Malta is, in all senses of the word, the centre of the Mediterranean. It lies 93 km from southern Italy and 288 km from the North African coast and roughly in the middle between the east and west Mediterranean coast. The two inhabited islands that form the Maltese archipelago, Malta and Gozo, have an area of 316 square kilometers and 152 kilometres of coastline.
Its geographical position is what makes Malta so unique and special. The weather is mild for 9 months of the year with temperatures between 10 and 20 degrees throughout the year, going up to between 28 and 35 degrees in the three summer months.
The islands are dotted with beaches, both sandy and rocky, and are all within a half an hour bus ride at the most from the main town centres.
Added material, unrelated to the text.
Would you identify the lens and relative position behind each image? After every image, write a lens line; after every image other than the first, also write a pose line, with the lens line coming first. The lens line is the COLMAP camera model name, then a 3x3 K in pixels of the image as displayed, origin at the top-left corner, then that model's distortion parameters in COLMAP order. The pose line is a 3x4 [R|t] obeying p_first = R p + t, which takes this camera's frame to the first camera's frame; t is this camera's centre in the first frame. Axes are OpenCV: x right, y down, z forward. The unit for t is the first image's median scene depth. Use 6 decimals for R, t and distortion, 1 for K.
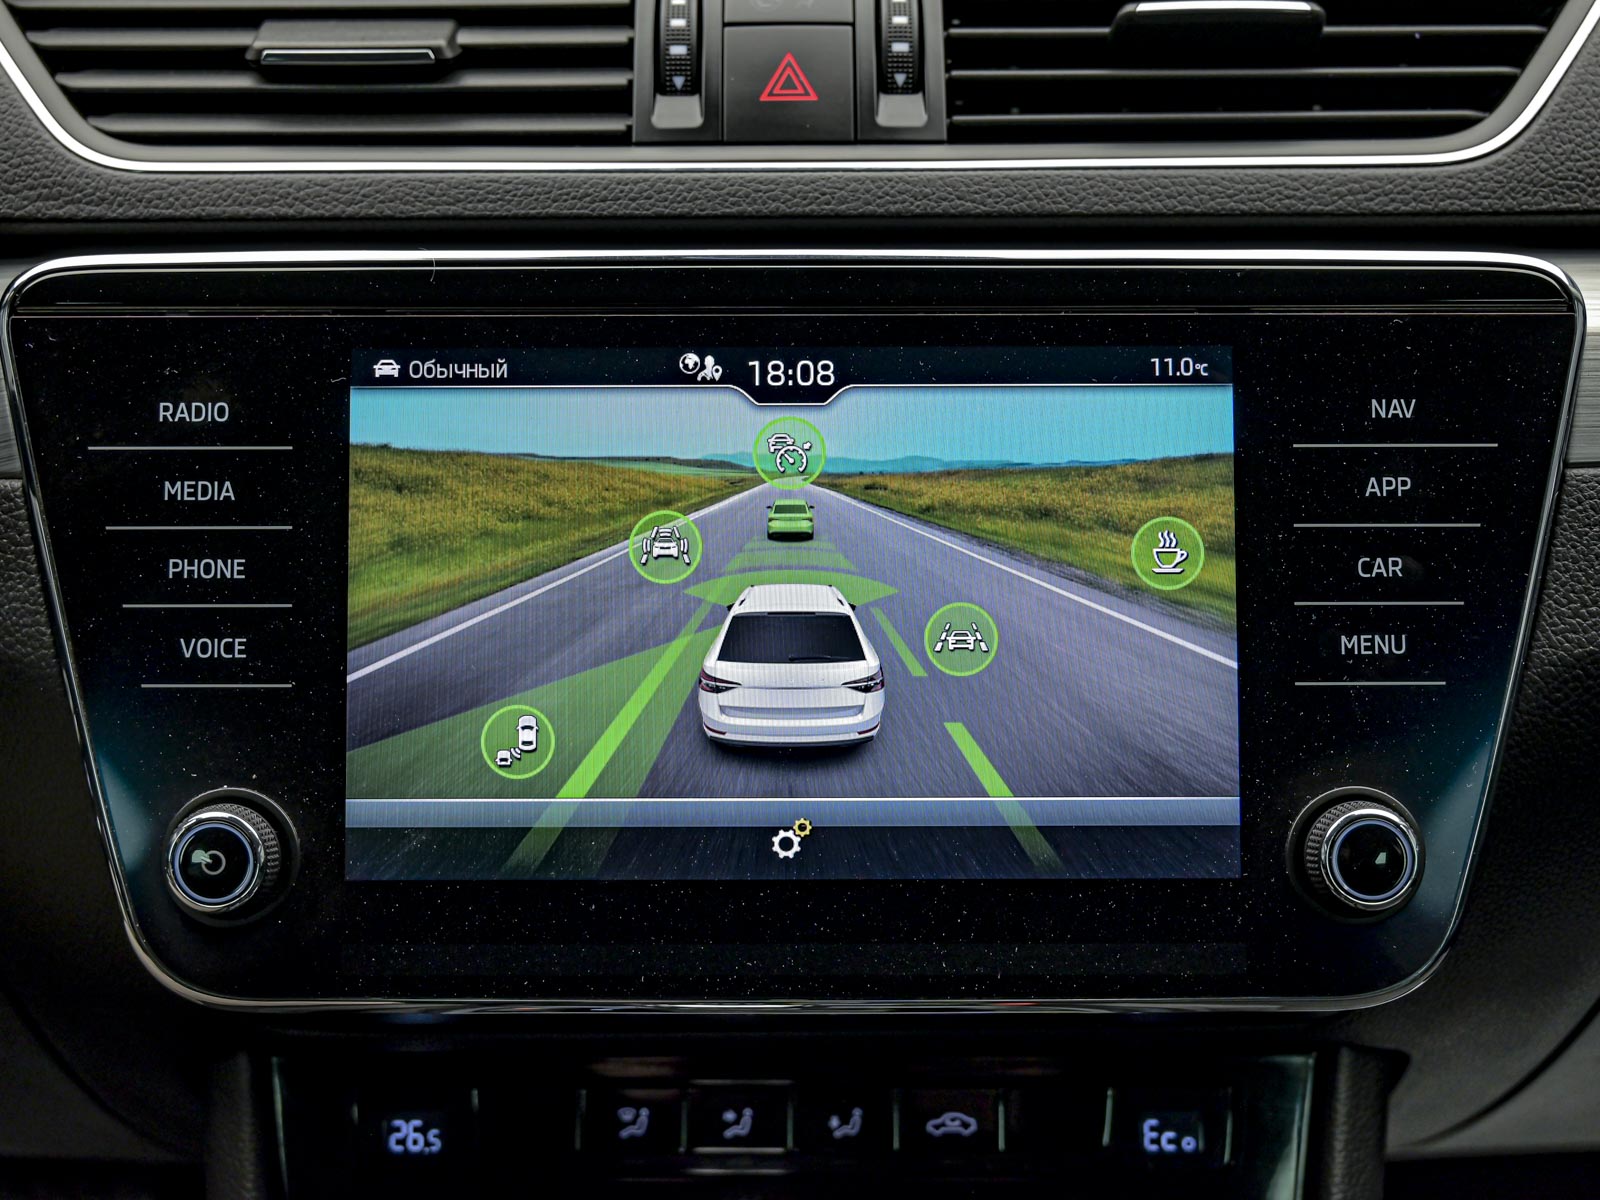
lens RADIAL K [[1808.2, 0, 786.4], [0, 1808.2, 588.1], [0, 0, 1]] dist [-0.018778, 0.000000]
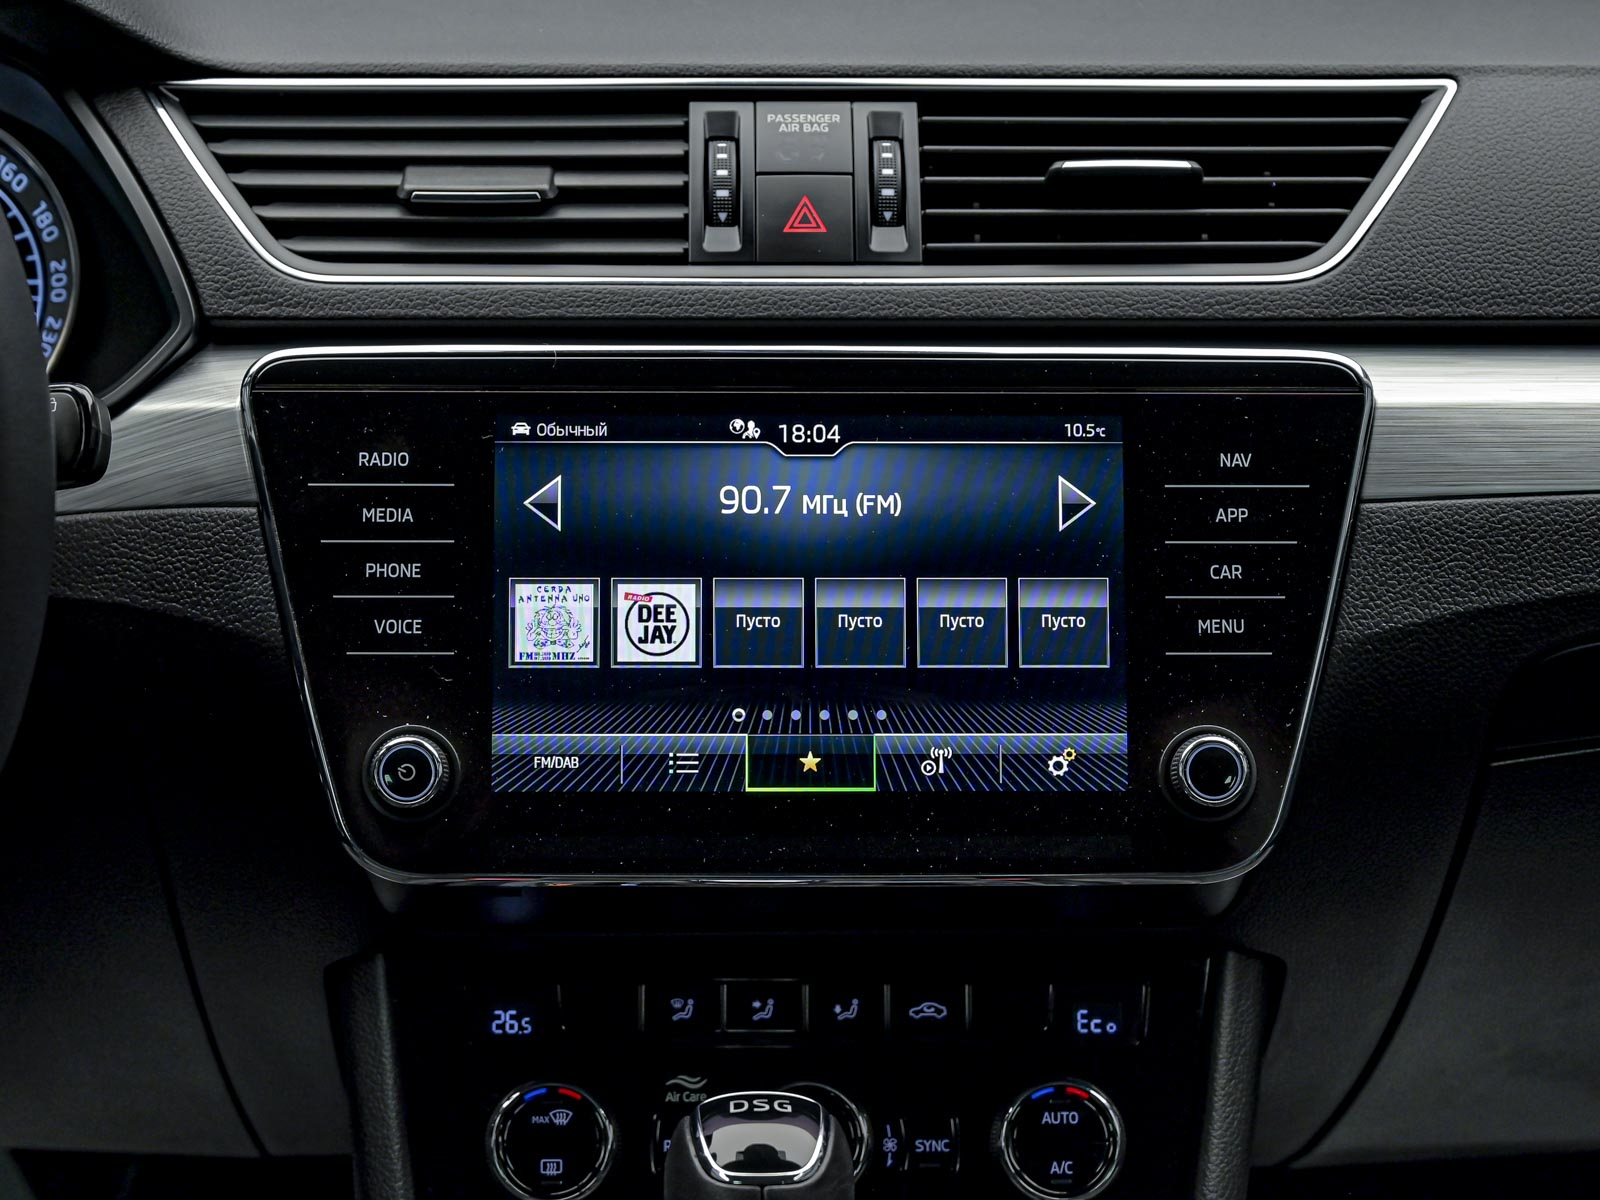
lens RADIAL K [[3069.9, 0, 787.0], [0, 3069.9, 596.1], [0, 0, 1]] dist [-0.067404, 0.000000]
pose [[0.999741, 0.003132, 0.022533, -0.064090], [-0.001729, 0.998073, -0.062031, 0.145994], [-0.022684, 0.061976, 0.997820, -1.291056]]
Getting around is easy either by hired car or by public transport. Most Maltese are bilingual – they speak the local language Maltese and English fluently, while many of them are also fluent in another language, usually Italian.
But that is only half the story. Malta is a treasure trove of history, home to the oldest free standing buildings in the world – the Ggantija temple in Gozo date back to 5000 BC. The various remains from the Roman period, the magnificent medieval palaces in Mdina and the baroque masterpieces of the 16th and 17th century in Valletta – nowhere in the world can one find such a diverse array of history in just 300 square kilometres.
For young people especially Malta is a small paradise with every leisure activity imaginable both during the day and night. Paceville and St. Julian’s have become one on Europe’s major night entertainment centres with its restaurants, bars and night clubs which stay open practically around the clock.